Pressure of "frozen" particles

o-- In a coarse-grained MD simulation which only involves pairwise inter-particle forces, I have fluid flows wrapped by dense “wall” particles as boundary of tunnels.

o-- I use “velocity … 0 0 0” and “fix … setforce 0 0 0” to freeze the “wall” particles.

o-- However, when the simulation box contains only the frozen “wall” particles during time stepping, I still noticed a positive large value for the system pressure on screen output, but not zero as I expected.

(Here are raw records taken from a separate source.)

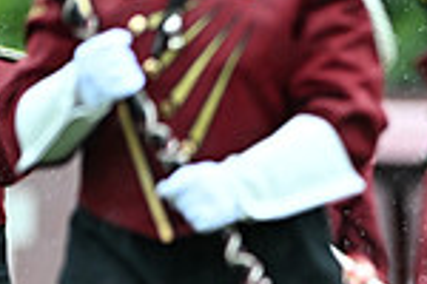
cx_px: 695
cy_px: 334
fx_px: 13758
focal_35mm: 1160
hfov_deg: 1.8
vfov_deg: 1.2
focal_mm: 300
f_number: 2.8
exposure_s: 1/1600
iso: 1800
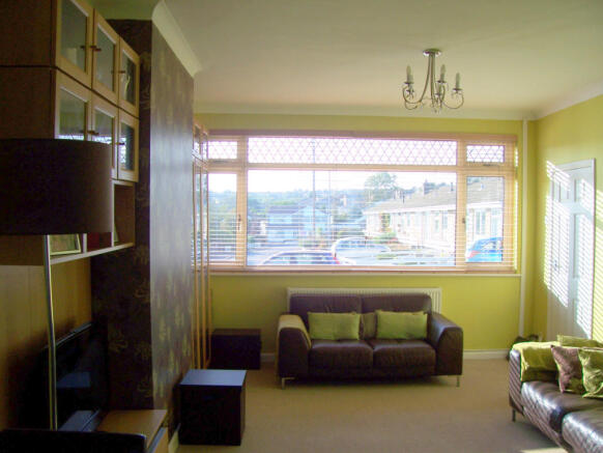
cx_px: 302
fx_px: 593
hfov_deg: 53.9
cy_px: 226
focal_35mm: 34
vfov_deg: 41.8
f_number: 2.7
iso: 80
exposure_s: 1/320
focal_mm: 5.6
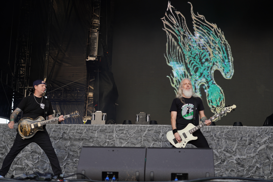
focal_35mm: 53
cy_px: 91
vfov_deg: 25.5
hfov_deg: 37.5
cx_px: 136
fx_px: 402
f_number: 4
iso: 125
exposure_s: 1/60
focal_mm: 53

Any comment or explanation is appreciated!

Thanks in advance,

Yidong

The pressure is formally given by P = -dU/dV, so if the wall-wall
interactions make large repulsive contributions to the total potential
energy, it makes sense that P is large positive, regardless of how you
subsequently change the forces. You can get the result you want (and
speed up your simulation) by excluding the wall-wall interactions
using the neigh_modify exclude option.

Thanks for the explanation, and suggestion.

o-- But when I tried using “neigh_modify exclude” for wall–wall interactions, the results of the fluid flows are different than before, as shown in the attached figures.

o-- I am using many-body DPD as the coarse-grained MD in this case, which involves the long-range attraction and short-range repulsion. I have no idea why the usage of “neigh_modify exclude group_wall group_wall” led to such difference. Generally speaking, it appears that the wetting fluid becomes more wetting…

Thanks for any more comment and discussion.

include.png

exclude.png

This seems like a legitimate problem, if that’s the only difference in the script. But is this something anyone can actually help you to debug? From what I understand the distribution of LAMMPS only includes ordinary DPD.

I thought you were using a twobody potential, because you said
"pairwise inter-particle forces." With a manybody potential, this
behavior is not at all surprising. The command "neigh_modify exclude
group_wall group_wall" removes all wall-wall entries from the neighbor
list, which then changes the wall-fluid interactions. Given the
nebulous meaning of wall-fluid interactions in a manybody DPD model,
it is very hard to say which of these two simulations is more
physical. This could be determined by measuring thermodynamic
properties such as surface energy. The value of the pressure is
probably not the biggest concern here.

Aidan

Aidan is correct. Though, I’m not familiar with what people like to call many-body potentials; in reality many-body dpd is just a mean-field description with a hidden variable(density). Looking through several papers, the definition of your local density term in the conservative force is what is corrupting your calculations. Without wall-wall interactions the computed density of wall particles is incorrect (according to these formulae).

To your original question, your best bet is probably using stress/atom appropriately to hopefully remove wall-wall terms from the pressure.

Great tips. Thanks all for providing the insights in this discussion.